Aim of the task — Copy every line in the records below that contains the word "охоты".

Available data —
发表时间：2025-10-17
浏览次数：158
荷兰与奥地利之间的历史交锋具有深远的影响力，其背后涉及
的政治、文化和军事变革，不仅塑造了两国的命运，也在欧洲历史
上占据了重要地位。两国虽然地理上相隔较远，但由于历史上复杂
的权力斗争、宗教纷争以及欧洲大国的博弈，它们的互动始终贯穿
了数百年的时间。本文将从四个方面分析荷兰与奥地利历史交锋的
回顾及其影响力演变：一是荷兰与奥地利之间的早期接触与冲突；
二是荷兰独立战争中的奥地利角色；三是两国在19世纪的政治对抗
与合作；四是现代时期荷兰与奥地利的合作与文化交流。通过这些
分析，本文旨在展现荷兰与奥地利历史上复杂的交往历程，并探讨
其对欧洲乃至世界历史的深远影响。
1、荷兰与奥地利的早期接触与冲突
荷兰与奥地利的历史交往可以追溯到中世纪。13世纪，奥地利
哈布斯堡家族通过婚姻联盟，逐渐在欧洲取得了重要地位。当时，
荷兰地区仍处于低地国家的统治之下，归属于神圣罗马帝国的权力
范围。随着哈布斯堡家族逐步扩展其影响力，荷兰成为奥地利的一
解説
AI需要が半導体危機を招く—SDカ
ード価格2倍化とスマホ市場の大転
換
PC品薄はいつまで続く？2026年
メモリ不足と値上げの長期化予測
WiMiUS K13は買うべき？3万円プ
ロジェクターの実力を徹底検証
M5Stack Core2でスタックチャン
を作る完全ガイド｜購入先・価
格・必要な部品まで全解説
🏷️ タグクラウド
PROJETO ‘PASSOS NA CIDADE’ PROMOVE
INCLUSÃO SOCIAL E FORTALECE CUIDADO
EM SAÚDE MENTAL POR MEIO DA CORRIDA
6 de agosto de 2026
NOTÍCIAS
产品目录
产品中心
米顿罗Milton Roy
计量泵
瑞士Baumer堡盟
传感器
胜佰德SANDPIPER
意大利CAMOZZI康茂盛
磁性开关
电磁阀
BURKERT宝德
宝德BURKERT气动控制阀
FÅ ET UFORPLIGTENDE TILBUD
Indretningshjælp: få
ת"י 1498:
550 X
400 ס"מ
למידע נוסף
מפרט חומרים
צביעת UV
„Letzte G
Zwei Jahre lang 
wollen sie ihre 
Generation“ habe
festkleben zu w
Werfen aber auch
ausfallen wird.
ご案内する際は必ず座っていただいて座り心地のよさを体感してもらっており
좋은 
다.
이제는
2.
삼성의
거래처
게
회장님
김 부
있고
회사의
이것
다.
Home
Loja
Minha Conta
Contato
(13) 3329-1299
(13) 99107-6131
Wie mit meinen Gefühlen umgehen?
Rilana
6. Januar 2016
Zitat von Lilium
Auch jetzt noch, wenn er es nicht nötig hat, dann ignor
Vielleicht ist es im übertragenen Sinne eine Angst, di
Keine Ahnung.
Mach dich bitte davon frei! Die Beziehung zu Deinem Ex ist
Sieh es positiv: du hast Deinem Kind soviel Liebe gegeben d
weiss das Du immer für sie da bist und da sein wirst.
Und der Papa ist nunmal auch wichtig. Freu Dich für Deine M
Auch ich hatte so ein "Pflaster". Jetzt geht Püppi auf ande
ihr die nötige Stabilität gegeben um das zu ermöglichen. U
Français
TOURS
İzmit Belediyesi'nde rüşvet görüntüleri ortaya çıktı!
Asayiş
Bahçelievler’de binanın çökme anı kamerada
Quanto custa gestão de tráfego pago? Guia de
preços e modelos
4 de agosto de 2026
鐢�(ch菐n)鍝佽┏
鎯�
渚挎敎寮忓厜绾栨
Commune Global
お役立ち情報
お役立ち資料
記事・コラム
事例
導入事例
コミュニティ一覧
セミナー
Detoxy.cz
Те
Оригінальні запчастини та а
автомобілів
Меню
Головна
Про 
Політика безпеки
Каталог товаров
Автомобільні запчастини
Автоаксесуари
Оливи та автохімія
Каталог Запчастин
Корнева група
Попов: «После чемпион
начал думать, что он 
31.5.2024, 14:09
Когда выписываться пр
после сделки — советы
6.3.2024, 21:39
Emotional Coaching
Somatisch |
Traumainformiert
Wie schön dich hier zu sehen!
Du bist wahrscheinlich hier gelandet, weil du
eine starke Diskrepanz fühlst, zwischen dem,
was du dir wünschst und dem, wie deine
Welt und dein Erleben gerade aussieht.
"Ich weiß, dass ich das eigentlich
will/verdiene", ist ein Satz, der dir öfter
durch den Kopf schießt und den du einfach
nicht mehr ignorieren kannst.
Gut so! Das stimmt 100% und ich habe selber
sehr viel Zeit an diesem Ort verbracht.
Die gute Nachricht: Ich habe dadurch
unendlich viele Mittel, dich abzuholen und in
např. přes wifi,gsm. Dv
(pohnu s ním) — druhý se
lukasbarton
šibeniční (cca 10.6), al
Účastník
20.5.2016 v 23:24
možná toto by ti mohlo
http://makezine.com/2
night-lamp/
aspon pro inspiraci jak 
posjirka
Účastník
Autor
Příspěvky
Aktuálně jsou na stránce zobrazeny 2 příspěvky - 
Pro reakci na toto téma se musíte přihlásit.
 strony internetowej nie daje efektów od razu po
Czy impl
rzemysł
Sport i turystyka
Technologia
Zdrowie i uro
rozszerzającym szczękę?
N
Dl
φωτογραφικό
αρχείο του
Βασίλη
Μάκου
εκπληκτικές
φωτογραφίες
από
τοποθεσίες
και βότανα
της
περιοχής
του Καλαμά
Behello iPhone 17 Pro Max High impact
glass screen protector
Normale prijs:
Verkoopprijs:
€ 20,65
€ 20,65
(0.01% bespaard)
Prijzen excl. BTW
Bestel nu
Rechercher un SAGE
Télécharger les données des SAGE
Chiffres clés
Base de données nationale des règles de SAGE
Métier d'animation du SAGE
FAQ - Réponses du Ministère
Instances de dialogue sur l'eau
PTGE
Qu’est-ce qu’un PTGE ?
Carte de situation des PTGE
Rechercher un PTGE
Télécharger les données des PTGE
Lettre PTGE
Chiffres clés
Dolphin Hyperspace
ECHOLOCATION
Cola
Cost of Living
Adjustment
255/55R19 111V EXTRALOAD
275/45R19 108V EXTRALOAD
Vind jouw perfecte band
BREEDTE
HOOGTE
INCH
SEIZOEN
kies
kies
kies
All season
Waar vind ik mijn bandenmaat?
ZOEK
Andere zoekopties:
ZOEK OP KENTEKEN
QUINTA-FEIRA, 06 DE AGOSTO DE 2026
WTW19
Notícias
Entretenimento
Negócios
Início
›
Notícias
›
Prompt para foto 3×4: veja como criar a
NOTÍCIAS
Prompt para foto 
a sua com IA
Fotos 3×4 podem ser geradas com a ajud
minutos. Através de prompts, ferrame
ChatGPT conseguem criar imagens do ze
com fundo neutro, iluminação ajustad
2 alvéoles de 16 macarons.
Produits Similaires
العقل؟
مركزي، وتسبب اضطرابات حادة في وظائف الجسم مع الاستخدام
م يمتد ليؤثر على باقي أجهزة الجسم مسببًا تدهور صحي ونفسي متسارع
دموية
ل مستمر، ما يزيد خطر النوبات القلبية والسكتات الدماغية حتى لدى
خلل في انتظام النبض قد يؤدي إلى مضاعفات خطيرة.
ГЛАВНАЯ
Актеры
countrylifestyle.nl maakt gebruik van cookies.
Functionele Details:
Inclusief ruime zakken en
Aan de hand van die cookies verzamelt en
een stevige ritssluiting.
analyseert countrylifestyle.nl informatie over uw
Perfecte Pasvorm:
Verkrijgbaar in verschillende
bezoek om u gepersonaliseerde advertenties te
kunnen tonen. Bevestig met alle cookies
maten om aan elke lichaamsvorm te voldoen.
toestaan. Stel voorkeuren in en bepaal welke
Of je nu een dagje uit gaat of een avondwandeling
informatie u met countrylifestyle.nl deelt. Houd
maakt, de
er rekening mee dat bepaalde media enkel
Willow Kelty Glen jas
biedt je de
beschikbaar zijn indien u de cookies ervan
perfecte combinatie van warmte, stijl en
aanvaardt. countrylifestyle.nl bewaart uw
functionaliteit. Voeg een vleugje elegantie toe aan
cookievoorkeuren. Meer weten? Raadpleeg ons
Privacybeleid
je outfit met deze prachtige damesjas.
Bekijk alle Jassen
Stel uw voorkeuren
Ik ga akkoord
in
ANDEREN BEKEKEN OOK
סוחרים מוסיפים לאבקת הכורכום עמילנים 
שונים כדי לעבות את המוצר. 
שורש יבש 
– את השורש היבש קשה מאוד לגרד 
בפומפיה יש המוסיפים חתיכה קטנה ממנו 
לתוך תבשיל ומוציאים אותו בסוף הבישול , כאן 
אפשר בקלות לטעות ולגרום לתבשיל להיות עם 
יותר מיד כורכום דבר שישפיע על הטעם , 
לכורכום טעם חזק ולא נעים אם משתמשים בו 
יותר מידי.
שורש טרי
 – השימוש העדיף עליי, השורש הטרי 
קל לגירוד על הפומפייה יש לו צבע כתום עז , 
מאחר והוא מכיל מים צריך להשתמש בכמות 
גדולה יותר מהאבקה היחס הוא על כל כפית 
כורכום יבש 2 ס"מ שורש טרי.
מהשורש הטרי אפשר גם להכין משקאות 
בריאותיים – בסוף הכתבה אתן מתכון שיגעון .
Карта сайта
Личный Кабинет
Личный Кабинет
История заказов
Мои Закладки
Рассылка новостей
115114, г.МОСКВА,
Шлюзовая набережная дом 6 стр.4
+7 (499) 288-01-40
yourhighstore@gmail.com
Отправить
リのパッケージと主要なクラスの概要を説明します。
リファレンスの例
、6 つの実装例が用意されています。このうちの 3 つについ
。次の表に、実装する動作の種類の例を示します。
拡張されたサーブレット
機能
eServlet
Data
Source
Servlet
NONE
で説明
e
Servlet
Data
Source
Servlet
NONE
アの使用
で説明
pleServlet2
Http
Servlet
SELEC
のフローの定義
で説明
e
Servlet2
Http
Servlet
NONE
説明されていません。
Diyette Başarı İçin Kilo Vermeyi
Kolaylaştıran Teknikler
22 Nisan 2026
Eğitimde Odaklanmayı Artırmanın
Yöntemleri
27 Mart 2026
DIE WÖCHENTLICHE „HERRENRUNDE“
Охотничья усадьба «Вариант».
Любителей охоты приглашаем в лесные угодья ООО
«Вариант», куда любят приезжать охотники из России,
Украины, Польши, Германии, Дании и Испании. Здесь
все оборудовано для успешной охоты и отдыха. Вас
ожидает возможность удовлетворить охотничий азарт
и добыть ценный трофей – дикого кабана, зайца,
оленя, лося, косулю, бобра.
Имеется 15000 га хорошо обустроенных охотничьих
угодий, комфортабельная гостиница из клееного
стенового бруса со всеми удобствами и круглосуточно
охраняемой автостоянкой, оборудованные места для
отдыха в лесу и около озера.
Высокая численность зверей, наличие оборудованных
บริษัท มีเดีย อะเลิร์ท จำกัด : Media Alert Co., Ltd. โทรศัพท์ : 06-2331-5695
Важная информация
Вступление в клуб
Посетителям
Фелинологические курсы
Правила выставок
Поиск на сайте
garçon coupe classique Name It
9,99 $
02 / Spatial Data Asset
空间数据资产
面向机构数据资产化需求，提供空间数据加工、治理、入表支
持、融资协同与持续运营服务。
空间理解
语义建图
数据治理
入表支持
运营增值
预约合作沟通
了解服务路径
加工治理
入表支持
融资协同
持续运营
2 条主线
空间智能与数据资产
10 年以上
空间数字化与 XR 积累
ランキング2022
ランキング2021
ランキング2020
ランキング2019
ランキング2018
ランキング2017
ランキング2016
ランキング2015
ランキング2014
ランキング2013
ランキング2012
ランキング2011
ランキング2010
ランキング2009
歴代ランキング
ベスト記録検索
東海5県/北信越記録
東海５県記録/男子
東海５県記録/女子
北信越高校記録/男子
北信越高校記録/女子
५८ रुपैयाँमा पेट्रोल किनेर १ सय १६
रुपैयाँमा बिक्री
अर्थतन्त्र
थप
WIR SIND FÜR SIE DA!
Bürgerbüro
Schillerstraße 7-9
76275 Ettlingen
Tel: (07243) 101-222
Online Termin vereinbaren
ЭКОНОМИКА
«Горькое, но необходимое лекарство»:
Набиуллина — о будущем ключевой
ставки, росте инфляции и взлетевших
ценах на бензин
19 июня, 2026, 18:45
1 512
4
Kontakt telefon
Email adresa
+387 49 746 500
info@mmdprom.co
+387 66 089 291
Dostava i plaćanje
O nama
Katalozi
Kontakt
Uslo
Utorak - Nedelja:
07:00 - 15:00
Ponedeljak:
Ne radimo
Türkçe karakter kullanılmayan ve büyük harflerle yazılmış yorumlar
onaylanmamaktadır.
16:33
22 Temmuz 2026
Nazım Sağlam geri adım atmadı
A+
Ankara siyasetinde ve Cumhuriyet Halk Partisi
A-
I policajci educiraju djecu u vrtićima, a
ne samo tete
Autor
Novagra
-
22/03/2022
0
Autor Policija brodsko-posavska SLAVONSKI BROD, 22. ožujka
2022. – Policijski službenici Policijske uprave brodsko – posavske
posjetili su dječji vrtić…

Reply —
Любителей охоты приглашаем в лесные угодья ООО
все оборудовано для успешной охоты и отдыха. Вас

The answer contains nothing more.